南雲翔太は、自称「映像素材クリエイター」だ。

企業のPR動画やテレビの情報番組で使われるカットを個人で撮影し、ネットで販売している。空撮の風景、日常の喧騒、夜のネオン街、そして時には「癒し」としての自然風景。いずれも数秒から十数秒の動画で、喋りも演出もいらない。ただカメラを回すだけだ。

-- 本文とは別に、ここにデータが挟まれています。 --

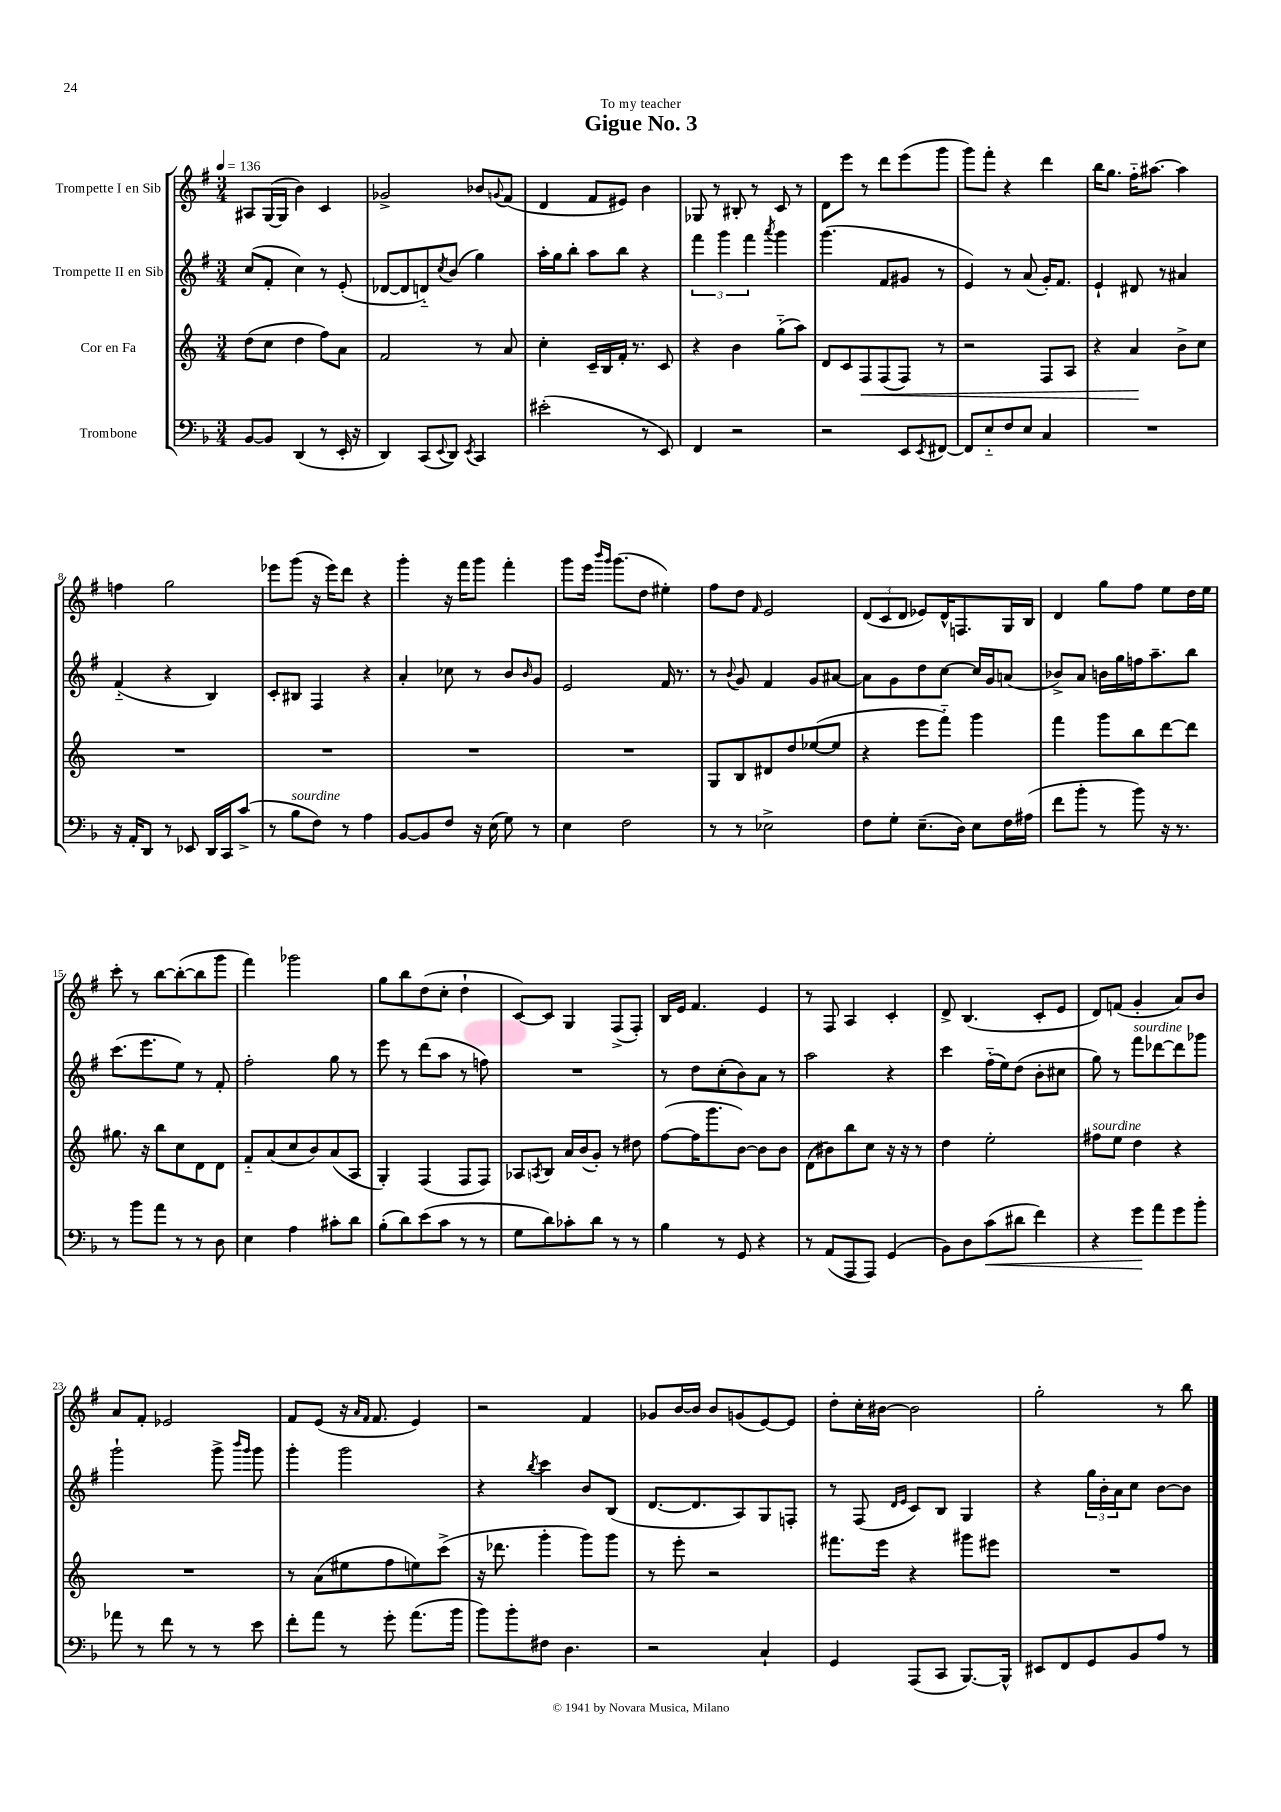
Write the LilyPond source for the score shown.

\header { title = "Gigue No. 3" dedication = "To my teacher" }
<<
\new StaffGroup <<
\new Staff = "s0" \with { instrumentName = "Trompette I en Sib" } {
    \clef treble \key g \major \numericTimeSignature \time 3/4 \tempo 4 = 136
    ais8 g16~( g16 b'4) c'4 |
    ges'2-> bes'8 \appoggiatura { g'8 } fis'8( |
    d'4 fis'8 eis'8) b'4 |
    ges8 r8 bis8-. r8 c'8 r8 |
    d'8 e'''8 r8 d'''8 e'''8( g'''8 |
    g'''8) fis'''8-. r4 d'''4 |
    b''16 g''8. fis''16-_ ais''8.~ ais''4 |
    f''4 g''2 |
    ees'''8 g'''8( r16 ees'''16) d'''8 r4 |
    g'''4-. r16 fis'''16 g'''8 fis'''4-. |
    g'''8 e'''16 \grace { b'''16 g'''16 } g'''8.( d''8 eis''4-.) |
    fis''8 d''8 \grace { fis'16 } e'2 |
    \tuplet 3/2 { d'8( c'8 d'8 } ees'8) d'16-^ f8. g16 b16 |
    d'4 g''8 fis''8 e''8 d''16 e''16 |
    c'''8-. r8 b''8~ b''8~-.( b''8 g'''8 |
    fis'''4) ges'''2 |
    g''8 b''8 d''8( c''8-. d''4-! |
    c'8~) c'8 g4 fis8->( fis8-.) |
    b16 e'16 fis'4. e'4 |
    r8 fis8 a4 c'4-. |
    d'8-> b4.( c'8-. e'8 |
    d'8) f'8( g'4-. a'8) b'8 |
    a'8 fis'8-. ees'2 |
    fis'8 e'8( r16 \grace { a'16 fis'16 } fis'8. e'4) |
    r2 fis'4 |
    ges'8 b'16~ b'16 b'8 g'8( e'8~) e'8 |
    d''8-. c''16-. bis'16~ bis'2 |
    g''2-. r8 b''8 \bar "|." |
}
\new Staff = "s1" \with { instrumentName = "Trompette II en Sib" } {
    \clef treble \key g \major \numericTimeSignature \time 3/4
    c''8( fis'8-. c''4) r8 e'8-.( |
    des'8~ des'8 d'8-_) \acciaccatura { c''8 } b'8( g''4) |
    a''16-. g''16 b''8-. a''8 b''8 r4 |
    \tuplet 3/2 { fis'''4 g'''4 fis'''4 } \acciaccatura { a'''8 } g'''4 |
    g'''4.( fis'8 gis'8 r8 |
    e'4) r8 a'8( g'16-.) fis'8. |
    e'4-! dis'8 r8 ais'4 |
    fis'4-_( r4 b4) |
    c'8-. bis8 fis4 r4 |
    a'4-. ces''8 r8 b'8 \grace { b'16 } g'8 |
    e'2 fis'16 r8. |
    r8 \appoggiatura { b'8 } g'8 fis'4 g'8 ais'8~ |
    ais'8 g'8 d''8 c''8~ c''16 g'16 a'8( |
    bes'8->) a'8 b'16 g''16 f''16 a''8.-- b''8 |
    c'''8.( e'''8. e''8) r8 fis'8-. |
    fis''2-. g''8 r8 |
    e'''8 r8 d'''8( a''8 r8 f''8) |
    R2. |
    r8 d''8 c''8-.( b'8) a'8 r8 |
    a''2 r4 |
    c'''4 fis''16-_( e''16) d''8( b'8-. cis''8 |
    g''8) r8 fis'''8^\markup { \italic "sourdine" } des'''8~ des'''8 ges'''8 |
    g'''2-! g'''8-> \grace { b'''16 g'''16 } g'''8 |
    g'''4-. g'''2 |
    r4 \acciaccatura { b''8 } c'''4 b'8 b8( |
    d'8.~ d'8. a8) g8 f8-. |
    r8 fis8( \grace { d'16 e'16 } c'8) b8 g4 |
    r4 \tuplet 3/2 { g''16 b'16-. a'16 } c''8 b'8~ b'8 \bar "|." |
}
\new Staff = "s2" \with { instrumentName = "Cor en Fa" } {
    \clef treble \key c \major \numericTimeSignature \time 3/4
    d''8( c''8 d''4 f''8) a'8 |
    f'2 r8 a'8 |
    c''4-. c'16-- b16 f'16-. r8. c'8 |
    r4 b'4 g''8-_( a''8) |
    d'8 c'8 f8\< f8( f8) r8 |
    r2 f8 a8 |
    r4 a'4\! b'8-> c''8 |
    R2. |
    R2. |
    R2. |
    R2. |
    g8 b8 dis'8 d''8 ees''8~( ees''8 |
    r4 e'''8 f'''8-_) g'''4 |
    f'''4 g'''8 b''8 d'''8~ d'''8 |
    gis''8. r16 b''8 c''8 d'8 d'8 |
    f'8-_ a'8( c''8 b'8) a'8( a8 |
    g4-.) f4( f8 f8) |
    aes8 \acciaccatura { a8 } b8 a'16 b'16( g'8-.) r8 dis''8 |
    f''8~( f''16 g'''8. b'8~) b'8 b'8 |
    d'8( bis'8) b''8 c''8 r16 r16 r8 |
    d''4 e''2-. |
    fis''8^\markup { \italic "sourdine" } e''8 d''4 r4 |
    R2. |
    r8 a'8( eis''8 f''8 e''8) c'''8->( |
    r16 des'''8. g'''4-. g'''8) g'''8 |
    r8 e'''8-. r2 |
    fis'''8. e'''16 r4 gis'''8 eis'''8 |
    R2. \bar "|." |
}
\new Staff = "s3" \with { instrumentName = "Trombone" } {
    \clef bass \key f \major \numericTimeSignature \time 3/4
    bes,8~ bes,8 d,4( r8 e,16-. r16 |
    d,4) c,8( \appoggiatura { e,8 } d,8) \acciaccatura { e,8 } c,4 |
    eis'2-.( r8 e,8) |
    f,4 r2 |
    r2 e,8 \acciaccatura { e,8 } fis,8~ |
    fis,8 e8-_ f8 e8 c4 |
    R2. |
    r16 a,16-. d,8 r8 ees,8 d,16 c,16 c'8->( |
    r8 bes8^\markup { \italic "sourdine" } f8) r8 a4 |
    bes,8~ bes,8 f8 r16 e16( g8) r8 |
    e4 f2 |
    r8 r8 ees2-> |
    f8 g8-. e8.--( d16) e8 f16 ais16( |
    f'8 bes'8-. r8 bes'8) r16 r8. |
    r8 bes'8 a'8 r8 r8 d8 |
    e4 a4 cis'8-. d'8 |
    bes8-.( d'8) e'8( c'8 r8 r8 |
    g8 d'8) ces'8-. d'8 r8 r8 |
    bes4 r8 g,8 r4 |
    r8 a,8( a,,8 a,,8) g,4( |
    bes,8) d8 c'8\<( dis'8 f'4) |
    r4 g'8\! a'8 g'8 bes'8-. |
    aes'8 r8 f'8 r8 r8 e'8 |
    f'8-. a'8 r8 g'8-. a'8.( bes'16 |
    bes'8) bes'8-. fis8 d4. |
    r2 c4-! |
    g,4 a,,8( c,8 bes,,8.~) bes,,16-^ |
    eis,8 f,8 g,8 bes,8 a8 r8 \bar "|." |
}
>>
>>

元々は趣味で撮影していた風景動画だったか、個人での動画制作のハードルが下がってきた昨今、“いける”と思って独立開業したのだった。


「誰でもやろうと思えばできるが、実際に売れるものを撮れる奴は少ない。俺はその中のひとりだ」


南雲はそう語る。売上だけで言えば大手のストック動画会社には到底及ばない。それでも彼は、自分なりのポジションを確立したつもりでいた。


さらに最近ではSNSや動画投稿サイトに、撮影の裏側や「ロケ地紹介」などを投稿し、それが一部の映像マニアや地方好きのユーザーにウケていた。フォロワー数は三万人を超え、コメントも「プロの目線、参考になります」「旅に出たくなる映像!」と上々でそちらの収益も合わせれば会社勤めをしていた頃に比べれば考えられない収入となっていた。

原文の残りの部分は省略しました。